Copy the lines exactly as they appear, from the start of the rows through the line containing "Diese Webseite verwendet Cookies", including that line.

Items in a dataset
•••••
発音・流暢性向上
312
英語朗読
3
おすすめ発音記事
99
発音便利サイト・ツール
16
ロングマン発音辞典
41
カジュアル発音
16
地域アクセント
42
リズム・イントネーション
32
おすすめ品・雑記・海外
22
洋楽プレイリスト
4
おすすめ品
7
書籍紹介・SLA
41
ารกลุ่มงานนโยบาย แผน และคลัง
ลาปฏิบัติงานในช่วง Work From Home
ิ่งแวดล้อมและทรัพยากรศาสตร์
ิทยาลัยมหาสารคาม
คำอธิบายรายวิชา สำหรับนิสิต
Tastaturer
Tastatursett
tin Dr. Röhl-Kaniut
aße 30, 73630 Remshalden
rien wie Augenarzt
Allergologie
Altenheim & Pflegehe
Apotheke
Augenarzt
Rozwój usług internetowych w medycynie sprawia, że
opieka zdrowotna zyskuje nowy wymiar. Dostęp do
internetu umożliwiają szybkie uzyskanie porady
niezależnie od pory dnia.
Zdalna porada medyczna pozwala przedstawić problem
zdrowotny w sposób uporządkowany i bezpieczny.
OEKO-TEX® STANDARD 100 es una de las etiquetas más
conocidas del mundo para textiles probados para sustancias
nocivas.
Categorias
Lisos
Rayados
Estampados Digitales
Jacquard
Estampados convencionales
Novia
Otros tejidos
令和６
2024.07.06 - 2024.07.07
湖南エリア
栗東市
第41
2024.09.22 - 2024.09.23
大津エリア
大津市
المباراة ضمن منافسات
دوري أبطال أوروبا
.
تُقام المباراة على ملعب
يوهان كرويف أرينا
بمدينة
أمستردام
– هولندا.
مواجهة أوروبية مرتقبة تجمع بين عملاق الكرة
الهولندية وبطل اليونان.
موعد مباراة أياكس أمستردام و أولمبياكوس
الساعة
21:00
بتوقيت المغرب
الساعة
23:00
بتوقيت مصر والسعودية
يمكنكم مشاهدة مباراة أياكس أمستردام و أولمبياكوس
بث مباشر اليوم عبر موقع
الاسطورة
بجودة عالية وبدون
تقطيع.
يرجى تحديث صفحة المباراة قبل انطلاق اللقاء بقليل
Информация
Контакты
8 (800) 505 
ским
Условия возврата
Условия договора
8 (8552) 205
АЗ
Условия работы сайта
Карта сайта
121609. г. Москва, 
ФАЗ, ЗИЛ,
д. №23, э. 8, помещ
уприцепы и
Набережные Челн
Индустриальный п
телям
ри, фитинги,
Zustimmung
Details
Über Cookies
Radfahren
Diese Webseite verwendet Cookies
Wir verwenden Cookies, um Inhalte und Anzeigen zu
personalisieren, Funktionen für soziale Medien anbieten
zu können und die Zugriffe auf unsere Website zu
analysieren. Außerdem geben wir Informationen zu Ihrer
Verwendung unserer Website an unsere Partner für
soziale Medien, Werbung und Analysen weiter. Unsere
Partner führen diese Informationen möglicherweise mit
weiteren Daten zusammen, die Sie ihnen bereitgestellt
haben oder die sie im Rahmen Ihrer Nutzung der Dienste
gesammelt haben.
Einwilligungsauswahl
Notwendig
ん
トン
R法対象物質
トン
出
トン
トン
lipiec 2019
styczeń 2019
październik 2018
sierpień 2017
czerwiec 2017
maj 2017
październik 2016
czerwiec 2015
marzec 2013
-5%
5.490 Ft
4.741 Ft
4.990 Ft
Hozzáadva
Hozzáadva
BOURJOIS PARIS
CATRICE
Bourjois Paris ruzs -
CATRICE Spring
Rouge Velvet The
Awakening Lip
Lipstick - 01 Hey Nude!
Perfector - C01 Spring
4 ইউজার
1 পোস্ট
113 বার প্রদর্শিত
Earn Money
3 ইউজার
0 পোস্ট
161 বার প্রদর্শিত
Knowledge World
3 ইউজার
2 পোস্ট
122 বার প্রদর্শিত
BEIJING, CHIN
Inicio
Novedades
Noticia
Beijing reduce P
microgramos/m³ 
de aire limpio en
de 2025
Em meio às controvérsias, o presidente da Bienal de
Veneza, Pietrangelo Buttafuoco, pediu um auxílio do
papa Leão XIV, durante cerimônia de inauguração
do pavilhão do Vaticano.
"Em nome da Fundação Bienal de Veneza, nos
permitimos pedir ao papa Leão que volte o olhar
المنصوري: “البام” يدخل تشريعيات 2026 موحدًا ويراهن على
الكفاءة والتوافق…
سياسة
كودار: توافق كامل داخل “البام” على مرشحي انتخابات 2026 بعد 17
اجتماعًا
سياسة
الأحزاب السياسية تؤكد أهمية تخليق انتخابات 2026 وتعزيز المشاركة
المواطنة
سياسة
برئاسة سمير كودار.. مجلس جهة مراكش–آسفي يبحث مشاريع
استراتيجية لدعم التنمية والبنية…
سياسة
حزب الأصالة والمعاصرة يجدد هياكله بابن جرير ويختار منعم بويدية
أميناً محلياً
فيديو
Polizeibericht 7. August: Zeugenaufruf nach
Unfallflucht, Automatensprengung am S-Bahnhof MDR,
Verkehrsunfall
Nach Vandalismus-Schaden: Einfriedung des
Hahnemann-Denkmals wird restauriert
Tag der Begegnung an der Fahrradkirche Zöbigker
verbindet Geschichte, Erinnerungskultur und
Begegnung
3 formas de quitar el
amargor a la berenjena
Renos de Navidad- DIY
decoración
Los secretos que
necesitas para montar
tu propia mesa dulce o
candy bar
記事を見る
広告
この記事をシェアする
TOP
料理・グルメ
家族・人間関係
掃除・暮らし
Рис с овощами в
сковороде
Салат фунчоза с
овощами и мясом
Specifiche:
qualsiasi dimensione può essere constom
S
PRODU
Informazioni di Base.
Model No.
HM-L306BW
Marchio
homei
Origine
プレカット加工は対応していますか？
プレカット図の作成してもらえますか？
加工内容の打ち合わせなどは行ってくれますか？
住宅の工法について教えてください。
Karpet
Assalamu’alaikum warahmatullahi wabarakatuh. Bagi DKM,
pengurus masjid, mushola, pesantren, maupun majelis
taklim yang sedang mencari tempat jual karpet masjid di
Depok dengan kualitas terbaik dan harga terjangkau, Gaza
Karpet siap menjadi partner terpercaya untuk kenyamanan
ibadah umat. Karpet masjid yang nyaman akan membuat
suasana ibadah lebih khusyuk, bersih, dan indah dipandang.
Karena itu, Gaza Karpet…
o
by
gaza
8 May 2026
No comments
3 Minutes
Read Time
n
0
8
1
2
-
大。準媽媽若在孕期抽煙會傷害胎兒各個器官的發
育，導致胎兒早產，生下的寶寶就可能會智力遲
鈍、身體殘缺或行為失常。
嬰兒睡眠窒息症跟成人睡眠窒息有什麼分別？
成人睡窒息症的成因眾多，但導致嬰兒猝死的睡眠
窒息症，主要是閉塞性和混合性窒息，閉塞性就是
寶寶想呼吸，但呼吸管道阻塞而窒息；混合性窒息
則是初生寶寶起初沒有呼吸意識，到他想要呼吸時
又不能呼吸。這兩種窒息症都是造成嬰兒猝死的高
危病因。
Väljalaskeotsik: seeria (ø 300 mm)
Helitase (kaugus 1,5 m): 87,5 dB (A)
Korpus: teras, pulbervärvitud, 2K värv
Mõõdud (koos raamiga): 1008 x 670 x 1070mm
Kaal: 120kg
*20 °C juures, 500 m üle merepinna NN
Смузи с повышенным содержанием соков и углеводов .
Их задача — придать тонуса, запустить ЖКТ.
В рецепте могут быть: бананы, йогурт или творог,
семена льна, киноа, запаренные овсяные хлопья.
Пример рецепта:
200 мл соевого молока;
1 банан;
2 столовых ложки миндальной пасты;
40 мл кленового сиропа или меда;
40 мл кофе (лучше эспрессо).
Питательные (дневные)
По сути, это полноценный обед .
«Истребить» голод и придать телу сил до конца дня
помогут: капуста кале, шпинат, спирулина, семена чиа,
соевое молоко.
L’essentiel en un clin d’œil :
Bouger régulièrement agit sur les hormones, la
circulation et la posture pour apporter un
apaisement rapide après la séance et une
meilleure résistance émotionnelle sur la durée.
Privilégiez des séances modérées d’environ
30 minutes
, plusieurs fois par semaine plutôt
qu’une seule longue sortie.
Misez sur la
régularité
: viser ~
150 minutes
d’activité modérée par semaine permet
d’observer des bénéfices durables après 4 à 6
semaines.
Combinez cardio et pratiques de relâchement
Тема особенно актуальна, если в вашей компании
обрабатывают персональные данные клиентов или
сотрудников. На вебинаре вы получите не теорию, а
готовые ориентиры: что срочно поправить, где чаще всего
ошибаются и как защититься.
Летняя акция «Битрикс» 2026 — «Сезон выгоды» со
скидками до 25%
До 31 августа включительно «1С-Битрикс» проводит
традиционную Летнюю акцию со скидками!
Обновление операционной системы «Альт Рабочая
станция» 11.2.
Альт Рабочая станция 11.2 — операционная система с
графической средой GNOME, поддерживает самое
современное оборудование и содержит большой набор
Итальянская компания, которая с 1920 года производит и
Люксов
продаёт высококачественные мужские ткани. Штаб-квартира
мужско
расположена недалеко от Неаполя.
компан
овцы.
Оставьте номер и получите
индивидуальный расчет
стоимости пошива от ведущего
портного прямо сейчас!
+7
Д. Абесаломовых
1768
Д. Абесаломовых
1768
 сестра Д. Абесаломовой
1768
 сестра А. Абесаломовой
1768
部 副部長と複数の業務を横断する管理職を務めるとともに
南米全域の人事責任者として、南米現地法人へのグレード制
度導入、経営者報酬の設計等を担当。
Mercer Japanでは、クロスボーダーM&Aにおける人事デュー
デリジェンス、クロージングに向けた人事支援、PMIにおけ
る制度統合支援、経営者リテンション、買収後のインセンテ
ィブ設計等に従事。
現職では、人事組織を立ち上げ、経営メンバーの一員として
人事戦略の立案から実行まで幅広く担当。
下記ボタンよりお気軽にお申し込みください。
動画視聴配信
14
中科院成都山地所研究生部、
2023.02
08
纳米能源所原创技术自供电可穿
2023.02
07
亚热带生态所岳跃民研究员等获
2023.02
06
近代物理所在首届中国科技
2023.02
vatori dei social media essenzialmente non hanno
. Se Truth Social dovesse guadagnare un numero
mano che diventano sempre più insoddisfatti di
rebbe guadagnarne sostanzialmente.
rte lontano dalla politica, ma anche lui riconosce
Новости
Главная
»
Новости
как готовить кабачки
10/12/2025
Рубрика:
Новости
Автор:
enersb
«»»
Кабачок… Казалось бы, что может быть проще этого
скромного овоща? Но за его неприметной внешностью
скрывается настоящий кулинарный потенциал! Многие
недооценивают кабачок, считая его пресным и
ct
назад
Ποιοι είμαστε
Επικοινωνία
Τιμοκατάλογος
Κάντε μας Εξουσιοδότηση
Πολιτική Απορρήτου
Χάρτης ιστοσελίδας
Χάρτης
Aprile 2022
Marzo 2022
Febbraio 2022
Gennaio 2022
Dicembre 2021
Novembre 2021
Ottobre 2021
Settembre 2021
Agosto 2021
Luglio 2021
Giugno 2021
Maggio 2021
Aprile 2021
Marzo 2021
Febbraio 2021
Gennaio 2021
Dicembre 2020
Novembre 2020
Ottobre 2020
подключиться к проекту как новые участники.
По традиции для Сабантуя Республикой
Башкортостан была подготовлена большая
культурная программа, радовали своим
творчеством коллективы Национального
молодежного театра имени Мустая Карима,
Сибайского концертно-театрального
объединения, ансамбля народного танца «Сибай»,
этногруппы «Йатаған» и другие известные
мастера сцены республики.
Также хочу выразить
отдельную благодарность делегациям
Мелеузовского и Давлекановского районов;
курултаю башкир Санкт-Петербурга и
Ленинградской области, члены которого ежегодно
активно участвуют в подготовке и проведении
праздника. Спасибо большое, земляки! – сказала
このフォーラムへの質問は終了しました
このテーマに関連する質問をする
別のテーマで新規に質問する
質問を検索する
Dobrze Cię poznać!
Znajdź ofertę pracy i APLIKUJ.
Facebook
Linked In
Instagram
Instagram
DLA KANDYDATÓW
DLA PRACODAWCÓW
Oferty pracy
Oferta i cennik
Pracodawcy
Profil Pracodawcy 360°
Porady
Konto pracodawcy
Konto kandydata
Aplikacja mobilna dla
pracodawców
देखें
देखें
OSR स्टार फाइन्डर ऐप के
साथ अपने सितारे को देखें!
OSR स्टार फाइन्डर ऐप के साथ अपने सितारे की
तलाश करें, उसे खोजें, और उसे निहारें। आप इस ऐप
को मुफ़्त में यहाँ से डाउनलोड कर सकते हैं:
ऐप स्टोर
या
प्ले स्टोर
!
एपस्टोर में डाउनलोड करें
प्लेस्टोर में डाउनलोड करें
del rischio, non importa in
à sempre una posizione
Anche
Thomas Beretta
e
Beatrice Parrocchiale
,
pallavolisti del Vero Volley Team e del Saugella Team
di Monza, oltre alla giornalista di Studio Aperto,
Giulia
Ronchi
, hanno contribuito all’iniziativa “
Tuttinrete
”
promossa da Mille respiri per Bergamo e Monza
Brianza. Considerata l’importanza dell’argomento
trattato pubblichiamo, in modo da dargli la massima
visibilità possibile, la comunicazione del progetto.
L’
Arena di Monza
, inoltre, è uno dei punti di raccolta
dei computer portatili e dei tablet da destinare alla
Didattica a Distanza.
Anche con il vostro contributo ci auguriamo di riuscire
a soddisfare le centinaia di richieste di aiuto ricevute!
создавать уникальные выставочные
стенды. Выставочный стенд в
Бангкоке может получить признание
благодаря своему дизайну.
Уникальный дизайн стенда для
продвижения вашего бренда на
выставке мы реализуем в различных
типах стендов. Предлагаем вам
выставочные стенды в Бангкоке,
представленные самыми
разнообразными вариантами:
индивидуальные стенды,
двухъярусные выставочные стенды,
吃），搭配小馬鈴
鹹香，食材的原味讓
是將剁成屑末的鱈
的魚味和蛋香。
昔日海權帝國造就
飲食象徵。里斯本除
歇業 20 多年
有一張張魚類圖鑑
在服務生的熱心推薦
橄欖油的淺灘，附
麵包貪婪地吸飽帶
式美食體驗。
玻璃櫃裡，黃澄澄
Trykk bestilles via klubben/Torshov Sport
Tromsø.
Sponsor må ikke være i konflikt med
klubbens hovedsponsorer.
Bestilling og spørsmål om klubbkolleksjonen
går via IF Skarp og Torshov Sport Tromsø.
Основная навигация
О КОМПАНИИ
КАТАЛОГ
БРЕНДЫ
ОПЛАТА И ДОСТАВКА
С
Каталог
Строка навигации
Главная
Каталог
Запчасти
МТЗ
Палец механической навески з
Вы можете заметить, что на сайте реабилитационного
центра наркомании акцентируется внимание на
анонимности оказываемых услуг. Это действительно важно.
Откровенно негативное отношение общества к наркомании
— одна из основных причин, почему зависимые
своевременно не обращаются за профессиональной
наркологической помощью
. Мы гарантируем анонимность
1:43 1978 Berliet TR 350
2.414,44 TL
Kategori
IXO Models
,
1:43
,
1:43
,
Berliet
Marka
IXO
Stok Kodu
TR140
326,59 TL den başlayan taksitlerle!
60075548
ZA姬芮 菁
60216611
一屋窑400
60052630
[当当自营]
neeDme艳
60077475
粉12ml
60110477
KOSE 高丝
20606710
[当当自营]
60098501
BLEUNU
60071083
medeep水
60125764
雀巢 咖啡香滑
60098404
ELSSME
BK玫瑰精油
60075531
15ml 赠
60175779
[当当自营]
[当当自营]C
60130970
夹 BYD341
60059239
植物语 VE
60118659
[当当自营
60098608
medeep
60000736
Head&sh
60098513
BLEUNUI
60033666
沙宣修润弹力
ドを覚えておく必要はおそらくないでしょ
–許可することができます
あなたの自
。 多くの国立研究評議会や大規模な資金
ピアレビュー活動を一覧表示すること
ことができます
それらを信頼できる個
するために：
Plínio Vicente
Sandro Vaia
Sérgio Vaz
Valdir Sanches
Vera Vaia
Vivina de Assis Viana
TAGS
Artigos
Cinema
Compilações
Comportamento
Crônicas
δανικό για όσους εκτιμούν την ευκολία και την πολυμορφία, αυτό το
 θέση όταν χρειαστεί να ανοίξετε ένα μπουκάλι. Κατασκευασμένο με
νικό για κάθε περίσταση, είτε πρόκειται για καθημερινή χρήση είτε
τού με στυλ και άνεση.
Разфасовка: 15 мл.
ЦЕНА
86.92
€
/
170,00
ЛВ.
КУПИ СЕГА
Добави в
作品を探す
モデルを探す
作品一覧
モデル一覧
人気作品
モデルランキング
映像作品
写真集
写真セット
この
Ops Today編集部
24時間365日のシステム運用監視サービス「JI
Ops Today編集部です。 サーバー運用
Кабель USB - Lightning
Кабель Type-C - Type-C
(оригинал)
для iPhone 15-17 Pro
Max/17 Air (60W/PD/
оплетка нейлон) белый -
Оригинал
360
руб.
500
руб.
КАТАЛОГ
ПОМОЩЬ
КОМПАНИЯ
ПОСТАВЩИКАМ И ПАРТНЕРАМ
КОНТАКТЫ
•••••
Answer to this exercise>
発音・流暢性向上
312
英語朗読
3
おすすめ発音記事
99
発音便利サイト・ツール
16
ロングマン発音辞典
41
カジュアル発音
16
地域アクセント
42
リズム・イントネーション
32
おすすめ品・雑記・海外
22
洋楽プレイリスト
4
おすすめ品
7
書籍紹介・SLA
41
ารกลุ่มงานนโยบาย แผน และคลัง
ลาปฏิบัติงานในช่วง Work From Home
ิ่งแวดล้อมและทรัพยากรศาสตร์
ิทยาลัยมหาสารคาม
คำอธิบายรายวิชา สำหรับนิสิต
Tastaturer
Tastatursett
tin Dr. Röhl-Kaniut
aße 30, 73630 Remshalden
rien wie Augenarzt
Allergologie
Altenheim & Pflegehe
Apotheke
Augenarzt
Rozwój usług internetowych w medycynie sprawia, że
opieka zdrowotna zyskuje nowy wymiar. Dostęp do
internetu umożliwiają szybkie uzyskanie porady
niezależnie od pory dnia.
Zdalna porada medyczna pozwala przedstawić problem
zdrowotny w sposób uporządkowany i bezpieczny.
OEKO-TEX® STANDARD 100 es una de las etiquetas más
conocidas del mundo para textiles probados para sustancias
nocivas.
Categorias
Lisos
Rayados
Estampados Digitales
Jacquard
Estampados convencionales
Novia
Otros tejidos
令和６
2024.07.06 - 2024.07.07
湖南エリア
栗東市
第41
2024.09.22 - 2024.09.23
大津エリア
大津市
المباراة ضمن منافسات
دوري أبطال أوروبا
.
تُقام المباراة على ملعب
يوهان كرويف أرينا
بمدينة
أمستردام
– هولندا.
مواجهة أوروبية مرتقبة تجمع بين عملاق الكرة
الهولندية وبطل اليونان.
موعد مباراة أياكس أمستردام و أولمبياكوس
الساعة
21:00
بتوقيت المغرب
الساعة
23:00
بتوقيت مصر والسعودية
يمكنكم مشاهدة مباراة أياكس أمستردام و أولمبياكوس
بث مباشر اليوم عبر موقع
الاسطورة
بجودة عالية وبدون
تقطيع.
يرجى تحديث صفحة المباراة قبل انطلاق اللقاء بقليل
Информация
Контакты
8 (800) 505 
ским
Условия возврата
Условия договора
8 (8552) 205
АЗ
Условия работы сайта
Карта сайта
121609. г. Москва, 
ФАЗ, ЗИЛ,
д. №23, э. 8, помещ
уприцепы и
Набережные Челн
Индустриальный п
телям
ри, фитинги,
Zustimmung
Details
Über Cookies
Radfahren
Diese Webseite verwendet Cookies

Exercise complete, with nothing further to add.